Guidingfamily · 17/10/2023 15:59

But Viv what would happen if a trans girl rocked up and did want to sleep in the same tent as all the other girls?

Scout leaders are bound by the same rules of confidentiality as Guide leaders.
There was a post earlier in the thread from someone who had exactly this situation- it didn't go well!

BearsRail · 17/10/2023 19:07

No @Guidingfamily it didn't go well from a scouting point of view. The kid was very insistent on using the girls areas, then left them absolutely filthy. Made my daughter feel uncomfortable by staring, not the natural discretion that most females and males generally have when getting changed.
My DD left after that trip, never went back.

Interestingly no one has ever asked her why.
Does anyone actually talk to the other kids?
Most of them Are generally very kind about the whole range of things that often crop up - nut allergies, asthma, mobility, a supportive environment for young carers, etc

on a personal level DD has gone from #beingkind, boycotting JKR, and saying trans women are women (never mentions transmen) to being rather quiet about the whole topic and Hogwarts is being enjoyed with no guilt.

BearsRail · 17/10/2023 19:09

And it wasn't tents on that occasion, a big Scout hut, mats in the hall, with I'm assuming seperate toilets & showers labelled for boys and girls

Guidingfamily · 17/10/2023 19:57

@BearsRail a couple of years ago on a Ranger weekend, the girls (aged 16-18) arrived full of chatter about a "new" girl at school. They all knew them under their old identity and felt quite sorry for them.

Listening to them, it was clear the wanted to be kind, but didn't really believe that "Sally" had become the opposite sex. They felt uncomfortable sharing single sex spaces with them and I noticed not extended an invitation to join Rangers.
The question of sharing a tent came up- they didn't like that idea at all!
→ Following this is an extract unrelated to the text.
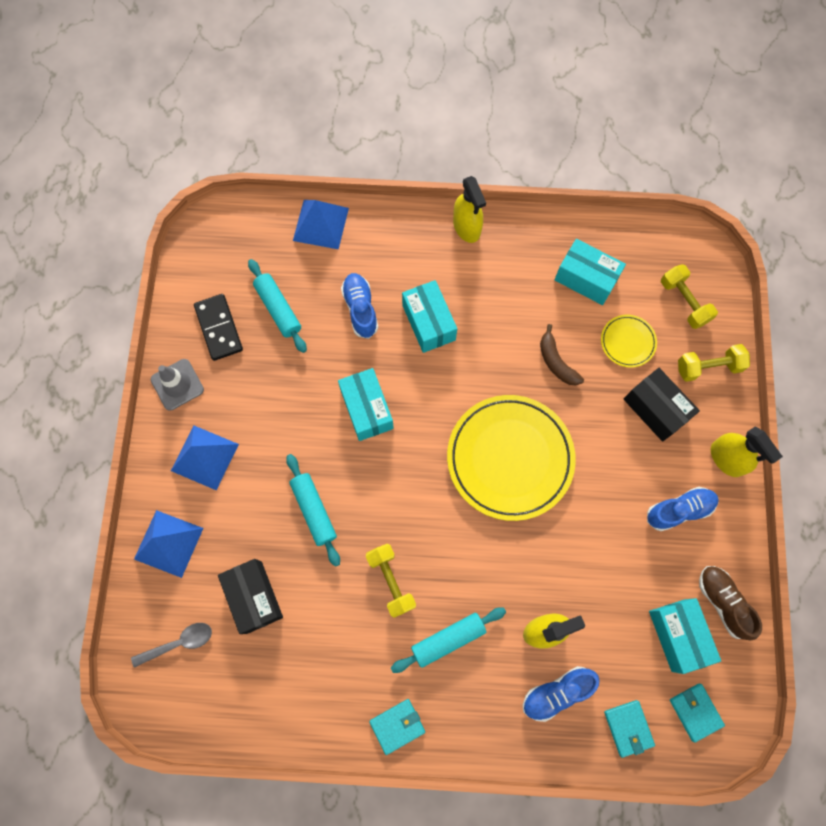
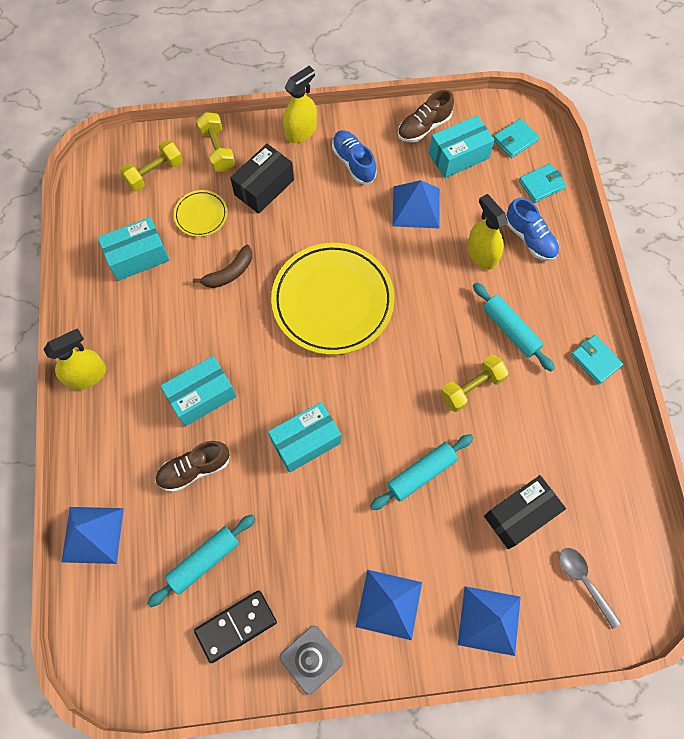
camera: 100 degrees left, 5 degrees down
(360, 309) = (194, 469): blue shoe -> brown shoe
(586, 279) = (138, 256): turquoise box -> turquoise box turned 45 degrees clockwise
(613, 569) = (416, 207): none -> blue pyramid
And no: no one is listening to what our young people say. They want to be kind, they don't like unfairness or discrimination, but they want their own space.

autisticat · 17/10/2023 20:24

Speaking as a longstanding Girlguiding member, I sincerely hope and expect your “concerns” to be dismissed.

Any concerns around predatory or creepy or otherwise inappropriate behaviour from a trans member would be dealt with in exactly the same way as concerns about a cis member - via Girlguiding’s robust safeguarding procedures. You and your children do not have the right to know what genitals someone has. Nobody has that right. You do have the right not to be abused or subjected to other inappropriate behaviour, but there is absolutely nothing about trans people that makes them more likely to perpetrate that - quite the opposite. Shame on you for trying to make an inclusive organisation less inclusive.

Eggybrains · 17/10/2023 20:30

autisticat · 17/10/2023 20:24

Speaking as a longstanding Girlguiding member, I sincerely hope and expect your “concerns” to be dismissed.

Any concerns around predatory or creepy or otherwise inappropriate behaviour from a trans member would be dealt with in exactly the same way as concerns about a cis member - via Girlguiding’s robust safeguarding procedures. You and your children do not have the right to know what genitals someone has. Nobody has that right. You do have the right not to be abused or subjected to other inappropriate behaviour, but there is absolutely nothing about trans people that makes them more likely to perpetrate that - quite the opposite. Shame on you for trying to make an inclusive organisation less inclusive.

Girlguidings “robust” safeguarding procedures are not followed, in my experience.

and hilarious to suggest Girlguiding is “inclusive”. Have you read their own EDI audit? My understanding is even senior members have not received training and lack even basic understanding of Equality Act - unless that has changed in the very recent past.

There are issues with their policies which don’t make sense when put together. But I don’t know what the answer is to ensure everybody’s rights are respected and everyone is treated appropriately- which includes not discriminating against someone because of gender reassignment. It’s difficult.